Broadridge Financial Solutions, Inc. (NYSE:BR) and PwC's Governance Insights Center today released their ProxyPulse™ report for the 2016 proxy mid-season analyzing data from 1,881 U.S. public company shareholder meetings held between January 1, 2016 and May 15, 2016.
The report revealed that say-on-pay support at micro-cap companies fell 10 percentage points from the same period last year, while small-cap companies saw a decrease in say-on-pay support of two percentage points from 2015 to 87 percent this year.
"Say-on-pay continues to foster discussion between companies of all sizes and their shareholders," said Chuck Callan, senior vice president, regulatory affairs, Broadridge.
Another finding in the report is that support for directors weakened over the same period last year.

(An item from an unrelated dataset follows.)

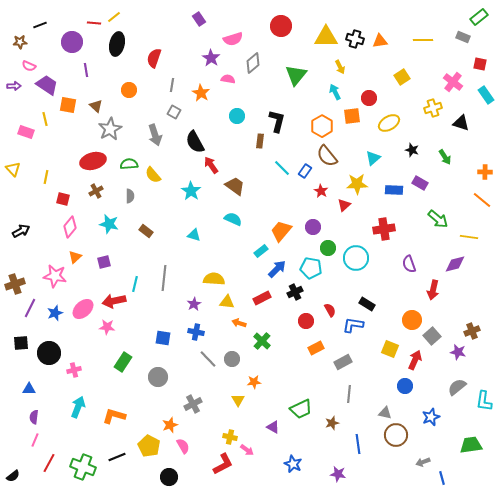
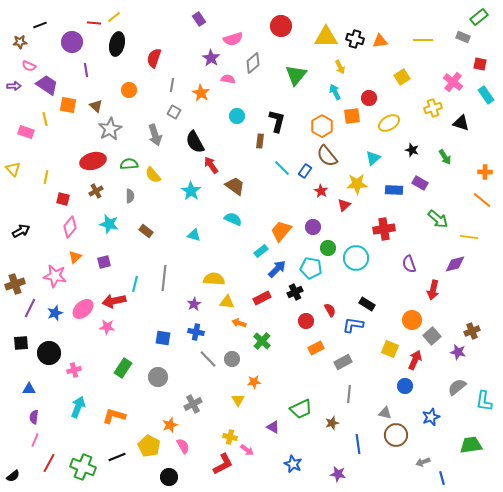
green rectangle at (123, 362): moved 6 px down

Although there were fewer directors standing for election, more directors failed to achieve majority support this year than last. Almost half of the companies that had at least one director fail to gain majority support last year also had a director fail to do so this year.
Proxy access continues to be a major theme this season. "So far this proxy season, over 30 shareholder proposals for proxy access came to a vote and more than half have failed to achieve majority support. Although overall support was slightly lower than last year, many companies have voluntarily adopted proxy access bylaws -- thereby averting a shareholder vote," said Paul DeNicola, managing director of PwC's Governance Insights Center.
The report also includes a preview of demographic data on US equity shareholders.